You have made an excellent point about the importance of taking oneself seriously. It is indeed a form of gaslighting when you repeatedly hear that your experiences are not as significant as they are. Eventually, you begin to doubt yourself and question whether others might be right, even though your reality contradicts this perspective. It is essential to prioritize taking yourself seriously.
Melanie: I believe I’ve gained an in-depth understanding of my body through yoga and physical therapy. Taking yourself seriously is crucial. Despite having only one ovary left, I’m aware of the cyst I have, and I can effectively communicate the pain and its extent to my doctor; I know I’m not imagining things.
What are your hopes for the future? What changes would you like to see?
Melanie: I hope for improved education and increased support from health insurance companies, similar to what’s provided for other diseases. I was informed by a surgeon at a hospital that endometriosis is a complex and time-consuming condition to operate on, yet the hospital receives relatively little funding for it. If a cancer patient came in with a malignant uterine tumor, the surgery would be prioritized and better funded. I don’t want to diminish the importance of cancer, but there needs to be fairness in funding that considers the time and complexity involved. When I hear about the duration of surgeries from acquaintances, I can’t help but think that this also needs proper financial support.
I often discuss research with doctors, and they mention that more and more funding is directed toward oncology, mainly because there is more significant profit potential in that field.
Melanie: It’s pretty surreal how health has turned into a competition!
Yes, there should be no comparison in these situations
Melanie: Exactly.
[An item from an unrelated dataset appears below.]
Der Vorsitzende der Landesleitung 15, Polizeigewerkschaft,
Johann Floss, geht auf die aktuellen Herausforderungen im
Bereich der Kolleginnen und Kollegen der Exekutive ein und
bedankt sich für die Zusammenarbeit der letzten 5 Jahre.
I struggled with this for a long time because, of course, I was relieved not to have cancer. But I still wanted to be taken seriously.
It should never turn into something like, “Mine is worse than yours because I have cancer, and you do not.” Unfortunately, these comparisons can occur among patients. As an individual with endometriosis, you might hear someone say, “What do you have? I have cancer.” But there is no valid basis for comparison. Everyone suffers, and everyone experiences pain. With cancer, there is no guarantee of fatal outcomes. Although treatment can be prolonged, endometriosis is a chronic condition, and you have been dealing with it for a long time and will continue to do so.
Melanie: I was also so shocked to learn that the doctor at the hospital was treating 70-year-olds with endometriosis who had been given estrogen treatment for menopause. I’m 47 now, and I’ve had my uterus removed. I’m going through menopause, and traditionally, this would be treated with estrogen, but I can’t take it because of the endometriosis. I wish that there would be a solution to make menopause more manageable without affecting the condition, as I fear that it could trigger further issues.
We hope there will be advancements in the future, and it is a shared goal for many doctors to find non-hormonal solutions. There is hope that things will improve in due course.
Thank you, Melanie, for this interview. It has been incredible sharing with you, and it is always beneficial to hear others’ stories and find common ground as individuals with endometriosis. Hopefully, we can convey to others that they are not alone in their struggles.